EXERCISE INPUT:
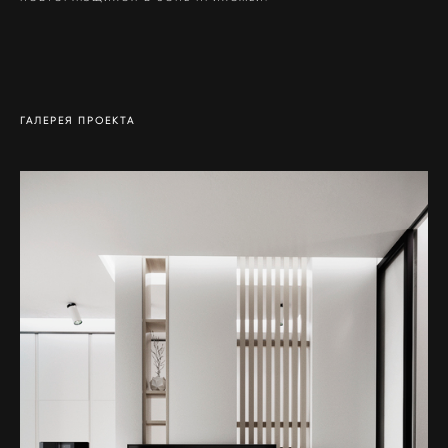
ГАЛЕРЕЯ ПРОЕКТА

==

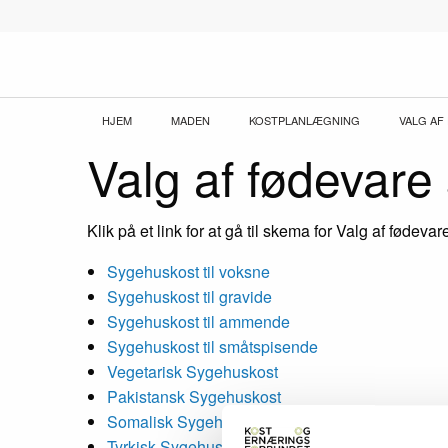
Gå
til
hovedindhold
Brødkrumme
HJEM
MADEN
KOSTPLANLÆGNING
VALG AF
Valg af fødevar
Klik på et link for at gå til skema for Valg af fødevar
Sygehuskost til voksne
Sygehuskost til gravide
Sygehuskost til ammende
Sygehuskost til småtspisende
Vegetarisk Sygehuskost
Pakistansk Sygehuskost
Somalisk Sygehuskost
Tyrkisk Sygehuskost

---

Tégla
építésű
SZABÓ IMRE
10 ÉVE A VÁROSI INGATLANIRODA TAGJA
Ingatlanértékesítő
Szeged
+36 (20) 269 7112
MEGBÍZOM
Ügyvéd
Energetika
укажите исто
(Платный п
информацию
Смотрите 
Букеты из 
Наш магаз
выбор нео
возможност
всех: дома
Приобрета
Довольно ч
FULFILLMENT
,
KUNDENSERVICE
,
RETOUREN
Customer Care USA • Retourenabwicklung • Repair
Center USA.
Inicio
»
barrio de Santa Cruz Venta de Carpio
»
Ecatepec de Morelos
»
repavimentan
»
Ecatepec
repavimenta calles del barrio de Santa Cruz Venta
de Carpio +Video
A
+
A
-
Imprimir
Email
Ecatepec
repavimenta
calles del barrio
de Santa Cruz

TASK STATEMENT:
Lines of the listing above that contain the word "barrio" should all be returned.

RESULT BELOW:
barrio de Santa Cruz Venta de Carpio
repavimenta calles del barrio de Santa Cruz Venta
calles del barrio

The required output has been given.